The Planning Objectives for the Kanawha River DPS
  • Increase the reliability and value of the Gauley River whitewater rafting experience during drought conditions

  • Increase reliability of the recreational opportunities in-stream and on lakes in the Kanawha River basin during drought

  • Increase the reliability of navigation on the Kanawha River during drought

  • Increase the reliability of hydropower generation in the Kanawha River basin during drought

Changes as a result of this DPS

The study team initially looked at a broad range of tactical and strategic plans (up to and including the construction of additional reservoirs). Almost all but the tactical alternatives were eliminated early in the study process as improbable because of the amount of time necessary to develop solutions and because of environmental concerns.  After the shared vision model was developed, the remaining alternatives were screened to see how well they addressed the planning objectives. Planners found that modifications to Claytor Lake, Bluestone and Sutton did not significantly address the planning objectives. In a workshop in the spring of 1993, Circle B team members compared five alternatives for Summersville Lake to the status quo plan.

Plan 1 was to modify the dam at Summersville to allow the summer pool level to be 17 feet higher. Plan 2 called for relaxation of water quality target flows. (A USGS survey showed that BOD loadings had been dramatically reduced since the standards were set.) Plan 3 was to ignore the rules that limited releases from Summersville in the fall (lower limiting rule curve) in order to maintain a preset minimum level of storage. Plan 4 delayed the starting date for water quality releases from June 15 to July 15 unless water samples showed a need for the releases. Plan 5 was to vary the maximum water quality release from Summersville by starting at 500 cfs (instead of 1000 cfs) and increasing through August (the month in 1988 when releases were cut to 400 cfs because of the lower limiting rule curve).

Workshop participants watched as the shared vision model was run to demonstrate the impacts of each alternative during a one- and two- year drought. Measures of performance for each objective were compared. After three hours of model runs, Dr. Richard Punnett, head of the water control section of the Huntington District Corps of Engineers, led a workshop exercise designed to facilitate the transition from individual plan evaluations to the endorsement and implementation of a plan.   
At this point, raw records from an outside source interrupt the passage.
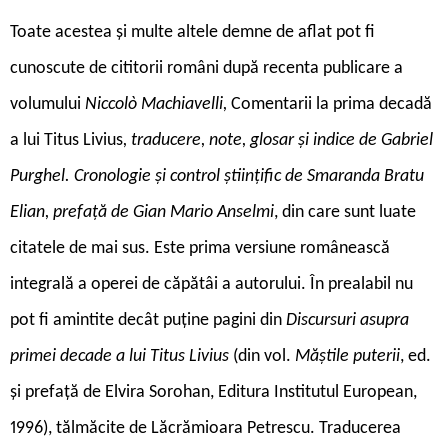
Toate acestea și multe altele demne de aflat pot fi
cunoscute de cititorii români după recenta publicare a
volumului
Niccolò Machiavelli,
Comentarii la prima decadă
a lui Titus Livius
, traducere, note, glosar și indice de Gabriel
Purghel. Cronologie și control științific de Smaranda Bratu
Elian, prefață de Gian Mario Anselmi
, din care sunt luate
citatele de mai sus. Este prima versiune românească
integrală a operei de căpătâi a autorului. În prealabil nu
pot fi amintite decât puține pagini din
Discursuri asupra
primei decade a lui Titus Livius
(din vol.
Măștile puterii
, ed.
și prefață de Elvira Sorohan, Editura Institutul European,
1996), tălmăcite de Lăcrămioara Petrescu. Traducerea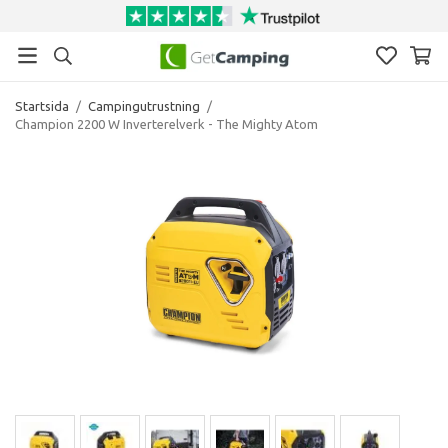
Startsida
/
Campingutrustning
/
Champion 2200 W Inverterelverk - The Mighty Atom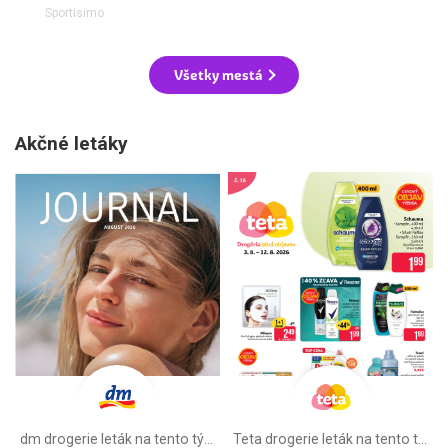
Sportisimo
Všetky mestá
Akčné letáky
dm drogerie leták na tento týždeň
Teta drogerie leták na tento týždeň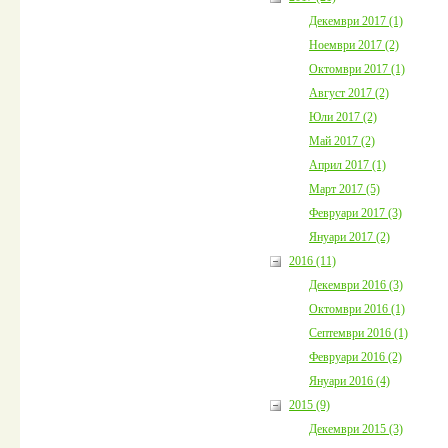
Декември 2017 (1)
Ноември 2017 (2)
Октомври 2017 (1)
Август 2017 (2)
Юли 2017 (2)
Май 2017 (2)
Април 2017 (1)
Март 2017 (5)
Февруари 2017 (3)
Януари 2017 (2)
2016 (11)
Декември 2016 (3)
Октомври 2016 (1)
Септември 2016 (1)
Февруари 2016 (2)
Януари 2016 (4)
2015 (9)
Декември 2015 (3)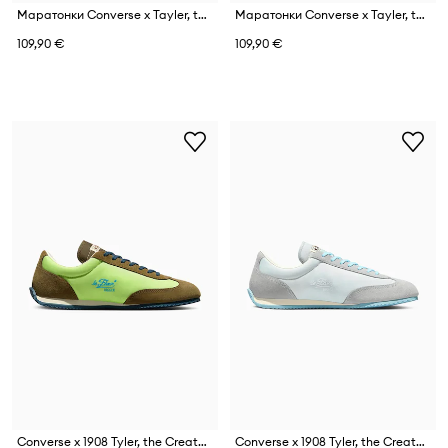
Маратонки Converse x Tayler, the Creator 1908 Jogger
Маратонки Converse x Tayler, the Creator 1908 Jogger
109,90 €
109,90 €
Converse x 1908 Tyler, the Creator маратонки дамски
Converse x 1908 Tyler, the Creator маратонки дамски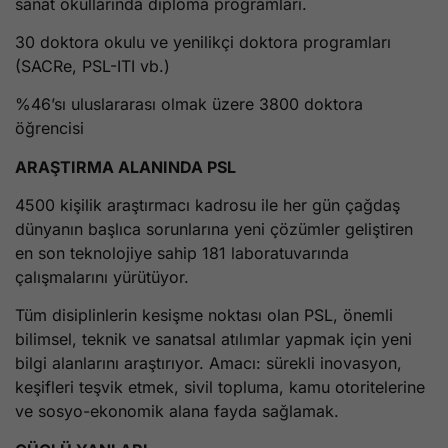
sanat okullarında diploma programları.
30 doktora okulu ve yenilikçi doktora programları
(SACRe, PSL-ITI vb.)
%46’sı uluslararası olmak üzere 3800 doktora
öğrencisi
ARAŞTIRMA ALANINDA PSL
4500 kişilik araştırmacı kadrosu ile her gün çağdaş
dünyanın başlıca sorunlarına yeni çözümler geliştiren
en son teknolojiye sahip 181 laboratuvarında
çalışmalarını yürütüyor.
Tüm disiplinlerin kesişme noktası olan PSL, önemli
bilimsel, teknik ve sanatsal atılımlar yapmak için yeni
bilgi alanlarını araştırıyor. Amacı: sürekli inovasyon,
keşifleri teşvik etmek, sivil topluma, kamu otoritelerine
ve sosyo-ekonomik alana fayda sağlamak.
The analysis showed that Plans 4 and 5 helped water quality, rafting and lake recreation, while not affecting hydropower or navigation. Plan 2 helped rafters but hurt lake recreation; Plan 3 did just the opposite. Because plans 4 and 5 were not mutually exclusive, the workshop participants agreed that a plan that combined the advantages of both should be used during the next drought.

 In August 1993, the Huntington District used the shared vision model and the close collaborative ties it had developed with stakeholders to react to a potential drought. The DPS team agreed to an alternative release strategy consistent with the general form of alternatives 4 and 5. The drought watch was lifted after heavier than normal rainfall. Participants agreed that had the drought continued, these operational changes would have preserved fall water quality and avoided several million dollars loss in West Virginia tourist revenue derived from whitewater rafting.